5. O relatório referido em 2. foi remetido à Impugnante via correio registado – cfr. fls. 86 a 88 do processo administrativo junto aos presentes autos.

6. Na sequência das conclusões do relatório referido em 2. foi acrescido o montante de 11.861.642,48€ ao campo 225 da Declaração Modelo 22 de IRC relativa ao exercício de 2005 da Impugnante, o que levou a que o total a recuperar se cifrasse em 38.796,61€ - cfr. fls. 78 a 83 do processo administrativo junto aos presentes autos.

7. A demonstração do resultado referido em 6. foi notificado à Impugnante através do envio à mesma da liquidação n.º 2010 8500001662 e compensação n.º 2010 00000439067 – cfr. doc. n.º 1 junto com a petição inicial a fls. 32 e 33 dos presentes autos.

8. A 22/12/2005 foi deliberado em Assembleia Geral pelos sócios da mesma, entre as quais se encontrava a Impugnante, a qual se fez representar na Assembleia, a dissolução da sociedade S... – Consultoria e Investimentos S.A. – cfr. doc. n.º 2 junto com a petição inicial a fls. 34 a 36 dos presentes autos.

9. À data da sua dissolução a sociedade S... apresentava 0.00€ de activo, 106.994,39€ de passivo e capital próprio de -107.342.886,84€ - cfr. doc. n.º 3 junto com a petição inicial a fls. 37 e 8 dos presentes autos.

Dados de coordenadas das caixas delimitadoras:
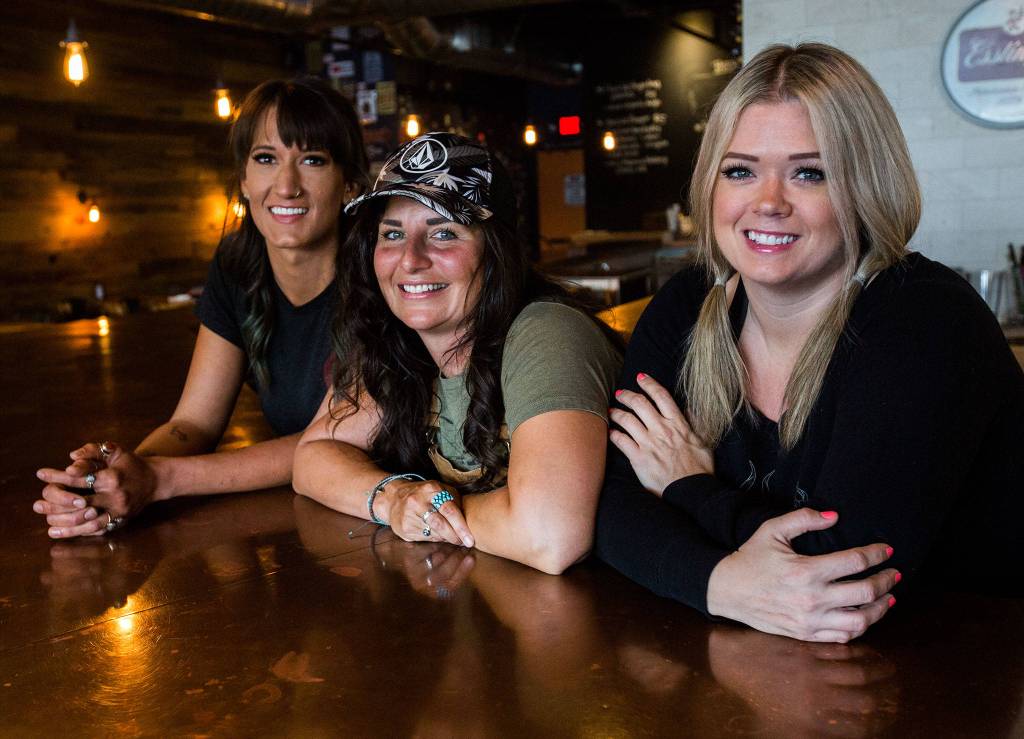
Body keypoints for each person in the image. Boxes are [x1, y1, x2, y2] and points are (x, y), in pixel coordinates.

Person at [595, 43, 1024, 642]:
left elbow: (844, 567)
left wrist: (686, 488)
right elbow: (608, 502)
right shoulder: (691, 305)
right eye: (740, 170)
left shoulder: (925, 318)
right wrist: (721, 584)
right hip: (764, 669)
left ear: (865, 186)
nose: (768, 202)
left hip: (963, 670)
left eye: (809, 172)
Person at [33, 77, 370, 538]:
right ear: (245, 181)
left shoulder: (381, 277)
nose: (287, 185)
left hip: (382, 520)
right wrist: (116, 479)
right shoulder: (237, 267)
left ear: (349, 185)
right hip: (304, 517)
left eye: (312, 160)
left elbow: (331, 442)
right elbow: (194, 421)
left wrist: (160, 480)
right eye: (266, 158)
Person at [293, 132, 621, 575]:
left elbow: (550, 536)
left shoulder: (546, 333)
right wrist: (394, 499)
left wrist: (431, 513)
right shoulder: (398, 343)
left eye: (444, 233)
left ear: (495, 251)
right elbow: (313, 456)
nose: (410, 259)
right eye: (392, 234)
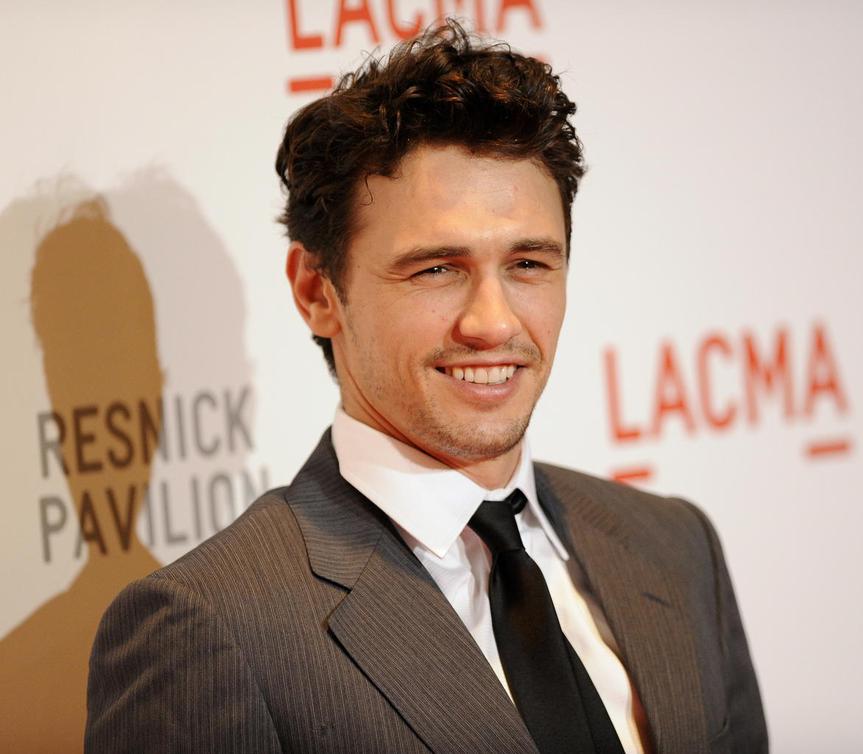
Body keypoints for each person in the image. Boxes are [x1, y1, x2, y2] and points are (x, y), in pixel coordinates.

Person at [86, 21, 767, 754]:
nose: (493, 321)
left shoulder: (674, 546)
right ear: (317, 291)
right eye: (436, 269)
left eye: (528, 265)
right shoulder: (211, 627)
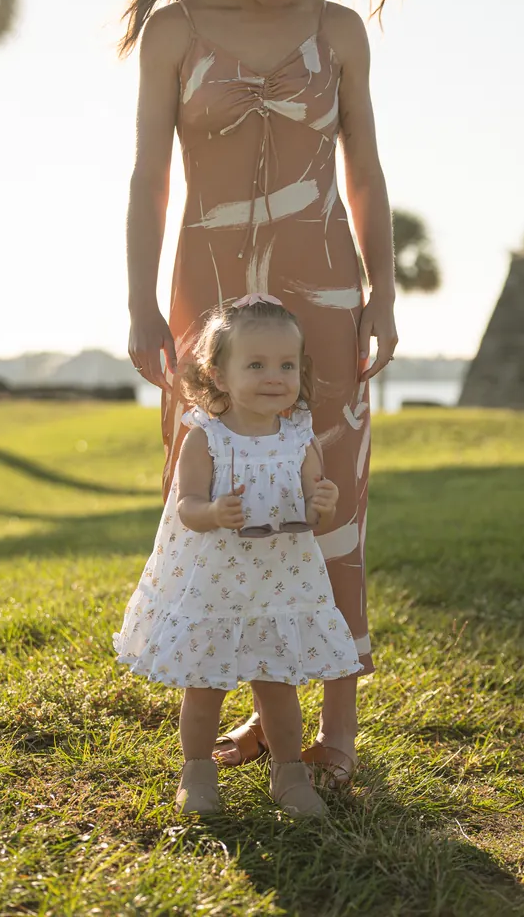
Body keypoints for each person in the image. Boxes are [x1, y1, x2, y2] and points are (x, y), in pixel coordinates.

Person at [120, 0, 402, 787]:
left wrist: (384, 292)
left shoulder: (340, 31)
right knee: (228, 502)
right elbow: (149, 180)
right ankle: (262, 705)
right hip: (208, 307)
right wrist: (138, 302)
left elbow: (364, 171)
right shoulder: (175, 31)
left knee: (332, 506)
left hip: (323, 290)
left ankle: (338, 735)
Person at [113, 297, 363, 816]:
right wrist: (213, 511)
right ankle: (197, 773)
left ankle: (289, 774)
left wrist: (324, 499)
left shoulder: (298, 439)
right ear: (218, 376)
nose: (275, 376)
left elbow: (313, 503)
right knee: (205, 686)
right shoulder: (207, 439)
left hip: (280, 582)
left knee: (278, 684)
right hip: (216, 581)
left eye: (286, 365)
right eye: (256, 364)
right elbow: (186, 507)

==

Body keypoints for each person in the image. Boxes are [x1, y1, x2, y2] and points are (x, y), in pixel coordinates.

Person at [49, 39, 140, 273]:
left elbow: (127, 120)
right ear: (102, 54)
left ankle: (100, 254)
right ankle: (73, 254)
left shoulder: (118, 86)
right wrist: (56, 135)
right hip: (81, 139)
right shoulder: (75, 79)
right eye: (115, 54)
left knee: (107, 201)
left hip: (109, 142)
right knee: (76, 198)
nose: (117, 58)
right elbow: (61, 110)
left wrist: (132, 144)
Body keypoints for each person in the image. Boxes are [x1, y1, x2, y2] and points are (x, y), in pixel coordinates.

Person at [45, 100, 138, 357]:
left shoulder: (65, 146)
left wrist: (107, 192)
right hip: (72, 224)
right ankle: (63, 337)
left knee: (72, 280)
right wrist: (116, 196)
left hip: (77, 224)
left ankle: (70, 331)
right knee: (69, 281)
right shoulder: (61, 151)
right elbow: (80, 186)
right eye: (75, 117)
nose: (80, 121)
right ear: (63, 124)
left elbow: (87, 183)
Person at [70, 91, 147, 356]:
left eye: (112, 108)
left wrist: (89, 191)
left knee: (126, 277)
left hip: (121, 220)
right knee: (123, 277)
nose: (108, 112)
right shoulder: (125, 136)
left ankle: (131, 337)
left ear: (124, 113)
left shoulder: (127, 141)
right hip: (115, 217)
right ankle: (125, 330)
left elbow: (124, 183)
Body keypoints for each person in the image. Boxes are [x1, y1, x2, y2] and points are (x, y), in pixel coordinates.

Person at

**Conjunto de tarefas**
• 1. Sobre o texto relativo à liquidação de IRC da Impugnante, responda:
(a) Por que via foi o relatório referido em 2. remetido à Impugnante?
(b) Que montante foi acrescido ao campo 225 da Declaração Modelo 22 de IRC relativa ao exercício de 2005?
(c) Em que data foi deliberada em Assembleia Geral a dissolução da sociedade S... – Consultoria e Investimentos S.A.?
• 2. Retome o texto sobre a liquidação de IRC da Impugnante, prosseguindo a partir do último ponto apresentado.

**Respostas ao exercício**
• 1.
(a) Via correio registado.
(b) 11.861.642,48€.
(c) A 22/12/2005.

• 2.
10. O objecto social da sociedade S... consubstanciava-se em prestação de consultoria económica; elaboração de estudos de desenvolvimento, gestão e maketing; gestão de carteira de títulos de investimento – cfr. doc. n.º 4 junto com a petição inicial a fls. 39 a 55 dos presentes autos.

11. A 28/12/2004 por escritura pública foi realizada a cisão da sociedade C... – Sociedade Gestora de Participações Sociais, S.A. e a criação da sociedades resultantes da cisão de tal sociedade, entre as quais se incluía a Impugnante – cfr. doc. constante de fls. 106 a 117 do processo administrativo junto aos presentes autos.

12. No âmbito da cisão da sociedade C... foram atribuídos à Impugnante um activo consubstanciado num crédito de suprimentos sobre a sociedade S... no valor de 11.896.506,76€ e respectiva provisão de 11.887.440,20€ - cfr. doc. constante de fls. 125 a 149 do processo administrativo junto aos presentes autos.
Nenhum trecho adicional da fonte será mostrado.